Rewrite the part of the adoption opinion that opens with "Res judicata bars relitigation" and closes with "family law. Id.", putting "earlier suit" wherever "first suit" appears.

[STUDY TEXT]:
****************************************

The circuit court then granted the adoption petition of Davelynn and Wendell. In its order granting the petition, the circuit court found that Jason and Davelynn were not married at the time D.P. was conceived or at any time thereafter. The circuit court further concluded that, while there was much testimony and conflict over whether Jason had attempted to communicate with D.P., there was no dispute that, in excess of one year, Jason had failed significantly, without justifiable cause, to pay child support for D.P. Accordingly, the circuit court determined that Jason’s consent to the adoption was not necessary. Jason filed a motion for reconsideration, which was denied by the circuit court. Jason appealed to the court of appeals, which reversed and remanded the circuit court. The court of appeals held that Davelynn and Jason were validly married and that the circuit court erred in finding otherwise. See Powell, 101 Ark. App. at 296, 275 S.W.3d at 667. Further, the court of appeals held: “In that the trial court’s finding that [Jason] and Davelynn were never married was the determi-nating factor regarding the remaining issues, we reverse and remand all issues presented.” Id., 275 S.W.3d at 667. Davelynn and Wendell now petition for review.

The Validity of the Marriage

Jason first contends that the circuit court erred in concluding that he and Davelynn were not validly married. Davelynn claims that the issue of the validity of the marriage was decided in the circuit court’s July 23, 2004 default order. She points out that Jason took no appeal from that order and that he did not raise the issue of the validity of the marriage until nearly two years after the entry of the order, in a petition for divorce. Accordingly, Davelynn contends that Jason’s arguments regarding the validity of the marriage are barred by res judicata. For his part, Jason asserts that Davelynn’s paternity complaint did not address the validity of the marriage and, therefore, the default order could not have resolved the issue.

Res judicata bars relitigation of a claim in a subsequent suit when five factors are present. These include: (1) the first suit resulted in a final judgment on the merits; (2) the first suit was based upon proper jurisdiction; (3) the first suit was fully contested in good faith; (4) both suits involve the same claim or cause of action; and (5) both suits involve the same parties or their privies. *185 Moon v. Marquez, 338 Ark. 636, 999 S.W.2d 678 (1999). Furthermore, res judicata bars not only the relitigation of claims that were actually litigated in the first suit, but also those that could have been litigated. Id. The purpose of res judicata is to put an end to litigation by preventing a party who had one fair trial on a matter from relitigating the matter a second time. Id. This court has applied the doctrine of res judicata in the context of family law. Id.

****************************************

[SOURCE DATA]:
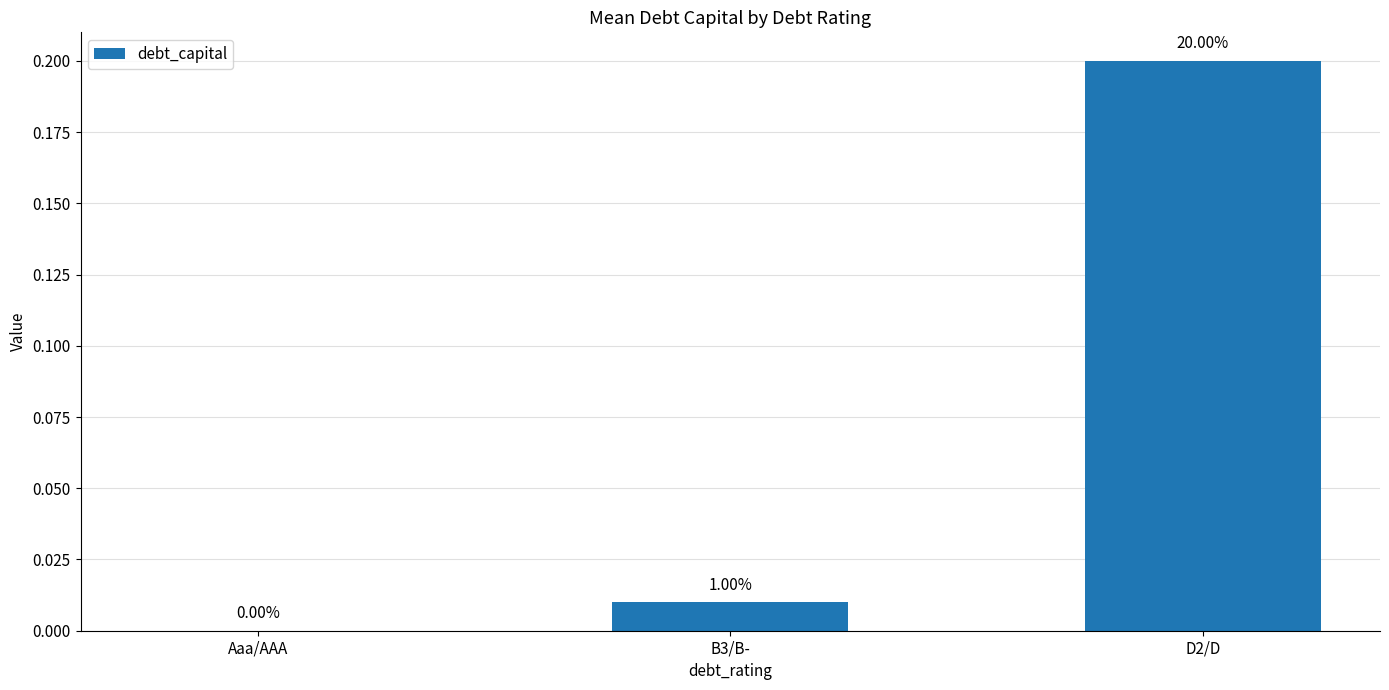

Reading left to right, what are all the values shown in this chart?

Aaa/AAA=0.0	B3/B-=0.0	D2/D=0.2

****************************************

[TASK RESPONSE]:
Res judicata bars relitigation of a claim in a subsequent suit when five factors are present. These include: (1) the earlier suit resulted in a final judgment on the merits; (2) the earlier suit was based upon proper jurisdiction; (3) the earlier suit was fully contested in good faith; (4) both suits involve the same claim or cause of action; and (5) both suits involve the same parties or their privies. *185 Moon v. Marquez, 338 Ark. 636, 999 S.W.2d 678 (1999). Furthermore, res judicata bars not only the relitigation of claims that were actually litigated in the earlier suit, but also those that could have been litigated. Id. The purpose of res judicata is to put an end to litigation by preventing a party who had one fair trial on a matter from relitigating the matter a second time. Id. This court has applied the doctrine of res judicata in the context of family law. Id.